29.打ち上げ花火は恋人と

♦︎


[8月25日 詩能の実家]


 今日は夏祭り。のため、久しぶりに詩能さんの実家へ訪れた。


 「今回も借りてしまいすみません」

 「いぃえぇ〜良いのよ〜。実はね、新しく見繕ってみたのよ」

 「み、見繕ったぁ!? き、着るかも分からないじゃないですか! それをわざわざどうして……」


 僕は驚愕と困惑で視線を彷徨わせると自室に向かう詩能さんと目が合い、苦笑された。なるほど。これが詩織さんということらしい。
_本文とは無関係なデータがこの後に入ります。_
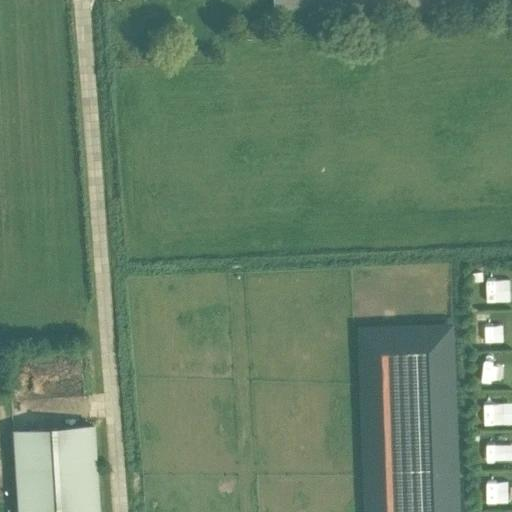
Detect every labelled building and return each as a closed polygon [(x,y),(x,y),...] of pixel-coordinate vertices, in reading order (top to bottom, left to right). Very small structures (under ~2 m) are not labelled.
[(275,0),(276,15),(506,6),(505,0),(275,0)] [(474,269),(476,291),(499,290),(497,268),(474,269)] [(494,314),(473,315),(474,338),(495,337),(494,314)] [(461,511),(453,326),(359,329),(365,511),(461,511)] [(55,377),(72,377),(71,352),(54,352),(55,377)] [(17,511),(98,511),(93,424),(13,429),(17,511)] [(503,452),(502,434),(480,435),(481,454),(503,452)] [(484,473),(484,492),(502,493),(502,474),(484,473)]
 「……えっと、それで一体どういう感じの着物? 浴衣? になったんですか?」

 「うふふ、こっちにあるからついてきて〜」


 僕はそんな詩織さんのノリを受け入れることにした。


 「……お、多くないですか?」

 「理和くんに似合いそうな浴衣を作っていただいたの。左手の3着は着物で右手の3着が浴衣ね。右端から紫、みどり色、藍染よ。どれを今着ていくのか選んでちょうだいね」

 「えっと……じゃあ……真ん中の翠色で」


 屋内プールの時に赤茶色の水着を着た。その時に黒や白の単色系以外も似合うのかなとあれ以降模索していた。それでこの翠色という鮮やかで濃く、存在感があって、似合うのか挑戦してみたいのだ。


 「分かったわ。帯はこちらの白色の帯を使ってね」

 「分かりました。……あの。詩能の浴衣は色を聞いても?」

 「ふふ〜」


 あ、笑って流された。秘密のようだ。


 「それじゃあ詩能の方へ行ってくるわね。1人でも出来るかしら?」

 「大丈夫です」


 詩織さんはぱたぱたと出ていった。僕はそれをみた後、着ていたシャツやズボンを脱いで早速着用してみる。


 「……おぉ! 肌触り良いなこれ」


 すべすべとした感じでとても着心地良く感じれた。全身鏡を見ながら浴衣を着合わせる。帯も締めて、と。


 「これで……良い、かな?」


 何度も些細確認して、良しと頷いてから貴重品はどうしようと思っているとテーブルには巾着が。用意周到すぎる。それに貴重品を収め、部屋を出る。


 「あらぁ〜! とっても似合ってるじゃない!」

 「あ、ありがとうございます」


 臆面もなく照れ笑いを浮かべる。その時、ギッと床を踏み締める音が聞こえた。そちらを見ると、スカイブルーの色で向日葵の花が散りばめられた浴衣を着た詩能さんがいた。後ろ髪をぐるりとお団子を後頭部で纏め上げていてとても大人っぽくて綺麗だった。


 「…………? どうしたんだ理和」

 「────。……綺麗だなって」

 「〜〜〜〜〜っ! あ、ありが、とう」


 右横髪をおさえながらぼふっと顔を赤くして、はにかんだ。こっちまで釣られそうで目を逸らす。そしてその光景を詩織さんはなんだか微笑ましげに見ていた。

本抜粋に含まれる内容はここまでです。